Gli immobili appartengono a diversi livelli dell’amministrazione pubblica, ovvero Comuni, Regioni, Province, Città metropolitane, ma anche ministeri ed enti statali, e spesso versano in condizioni di degrado o abbandono a causa della carenza di manutenzione. Proprio per questo rappresentano un ambito privilegiato di intervento per il Piano casa, che punta al recupero senza ulteriore consumo di suolo.
Secondo le analisi del Mef, queste unità potrebbero essere destinate non solo all’edilizia residenziale pubblica, ma anche a forme di housing sociale o modelli integrati.
Le aree urbane
Nelle principali aree metropolitane, la maggiore concentrazione di immobili inutilizzati si registra nel Mezzogiorno. Nelle 15 città metropolitane si contano circa 13mila unità potenzialmente destinabili a uso abitativo, con dimensioni adatte a nuclei familiari di piccole e medie dimensioni.
Napoli è il caso più rilevante, con quasi 7mila immobili disponibili, seguita da Roma (circa 1.700) e Palermo (poco meno di 1.200). Più contenuti i numeri nel Nord: Milano conta circa 650 unità, mentre Genova si attesta intorno alle 750.

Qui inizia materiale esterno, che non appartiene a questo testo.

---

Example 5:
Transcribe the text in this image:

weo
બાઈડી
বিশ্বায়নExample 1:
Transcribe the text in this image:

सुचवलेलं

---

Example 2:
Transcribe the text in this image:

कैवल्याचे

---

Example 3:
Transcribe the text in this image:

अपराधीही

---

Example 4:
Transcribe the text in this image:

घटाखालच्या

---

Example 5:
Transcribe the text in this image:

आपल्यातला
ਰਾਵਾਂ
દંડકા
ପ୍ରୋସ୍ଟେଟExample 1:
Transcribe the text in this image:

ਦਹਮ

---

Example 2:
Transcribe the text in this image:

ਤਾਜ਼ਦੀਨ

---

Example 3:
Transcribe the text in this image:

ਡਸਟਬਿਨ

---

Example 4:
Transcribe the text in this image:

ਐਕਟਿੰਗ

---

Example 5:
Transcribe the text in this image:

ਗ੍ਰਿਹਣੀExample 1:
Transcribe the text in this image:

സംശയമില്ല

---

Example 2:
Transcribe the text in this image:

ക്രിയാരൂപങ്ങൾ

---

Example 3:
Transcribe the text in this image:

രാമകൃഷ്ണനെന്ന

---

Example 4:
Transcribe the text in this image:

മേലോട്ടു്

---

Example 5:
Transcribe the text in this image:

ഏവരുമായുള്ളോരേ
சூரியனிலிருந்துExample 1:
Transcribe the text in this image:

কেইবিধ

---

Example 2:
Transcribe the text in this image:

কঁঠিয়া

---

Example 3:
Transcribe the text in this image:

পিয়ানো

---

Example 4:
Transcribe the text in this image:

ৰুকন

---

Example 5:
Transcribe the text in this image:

Si tratta di territori dove l’emergenza abitativa è più acuta e dove, di conseguenza, il recupero di questi immobili potrebbe produrre effetti più immediati.
Struttura del Piano
Il Piano casa si inserisce in un programma complessivo da circa 10 miliardi di euro, articolato su tre direttrici principali: riqualificazione dell’edilizia residenziale pubblica esistente, sviluppo di housing sociale a canoni calmierati e coinvolgimento di capitali privati.

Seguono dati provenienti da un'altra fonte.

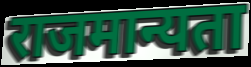
राजमान्यताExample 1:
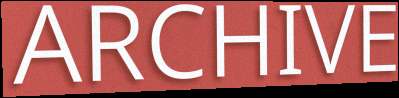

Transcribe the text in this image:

ARCHIVE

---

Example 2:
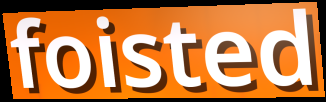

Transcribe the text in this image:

foisted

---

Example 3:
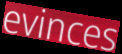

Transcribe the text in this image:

evinces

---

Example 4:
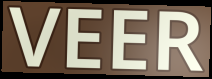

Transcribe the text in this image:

VEER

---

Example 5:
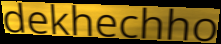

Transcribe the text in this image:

dekhechhoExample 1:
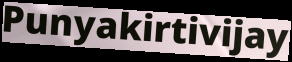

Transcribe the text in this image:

Punyakirtivijay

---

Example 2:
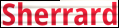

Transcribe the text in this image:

Sherrard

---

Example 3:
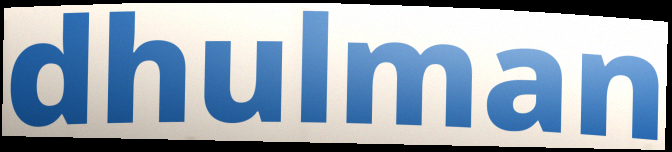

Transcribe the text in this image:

dhulman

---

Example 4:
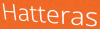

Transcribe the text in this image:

Hatteras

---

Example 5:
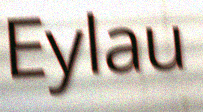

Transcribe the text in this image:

EylauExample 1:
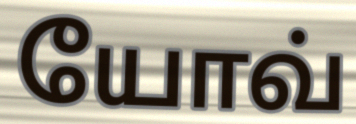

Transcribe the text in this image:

யோவ்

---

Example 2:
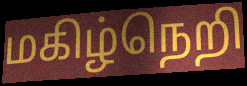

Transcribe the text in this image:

மகிழ்நெறி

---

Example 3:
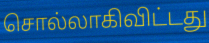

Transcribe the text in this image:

சொல்லாகிவிட்டது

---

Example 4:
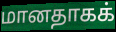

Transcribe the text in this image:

மானதாகக்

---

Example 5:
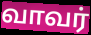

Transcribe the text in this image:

வாவர்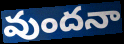
వుందనాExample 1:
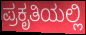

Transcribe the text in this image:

ಪ್ರಕೃತಿಯಲ್ಲಿ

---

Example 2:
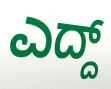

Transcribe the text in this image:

ಎದ್ದ್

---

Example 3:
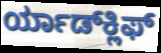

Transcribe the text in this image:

ರ್ಯಾಡ್‍ಕ್ಲಿಫ್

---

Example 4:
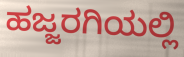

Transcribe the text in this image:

ಹಜ್ಜರಗಿಯಲ್ಲಿ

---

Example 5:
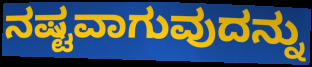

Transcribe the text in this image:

ನಷ್ಟವಾಗುವುದನ್ನುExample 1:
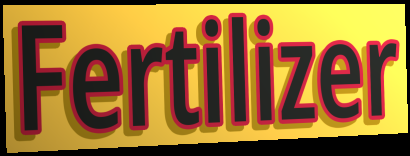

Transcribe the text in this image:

Fertilizer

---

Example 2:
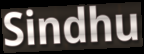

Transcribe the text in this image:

Sindhu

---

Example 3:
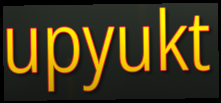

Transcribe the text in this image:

upyukt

All’interno di questo quadro, la mappatura del patrimonio pubblico rappresenta un passaggio operativo cruciale. Il piano prevede infatti una ricognizione sistematica degli immobili da recuperare, un’attività in parte già avviata ma ancora da completare.
Un ruolo chiave sarà svolto dagli strumenti operativi: il veicolo gestito da Invitalia, finalizzato al recupero fino a 60mila alloggi popolari oggi inutilizzabili; il fondo dedicato all’edilizia sociale affidato a Invimit; e il cosiddetto “fondo dei fondi” promosso da Cassa depositi e prestiti, pensato per attrarre investimenti privati.
Per incentivare la partecipazione degli investitori, il governo prevede procedure semplificate e tempi più rapidi, a fronte però di vincoli precisi: almeno il 70% degli alloggi dovrà essere destinato a soggetti in difficoltà, con prezzi di vendita o affitto inferiori di almeno il 30% rispetto ai valori di mercato.
Resta centrale il tema dell’attuazione: la riuscita del Piano dipenderà dalla capacità di garantire risorse certe e processi amministrativi efficienti, così da trasformare rapidamente il potenziale in interventi concreti.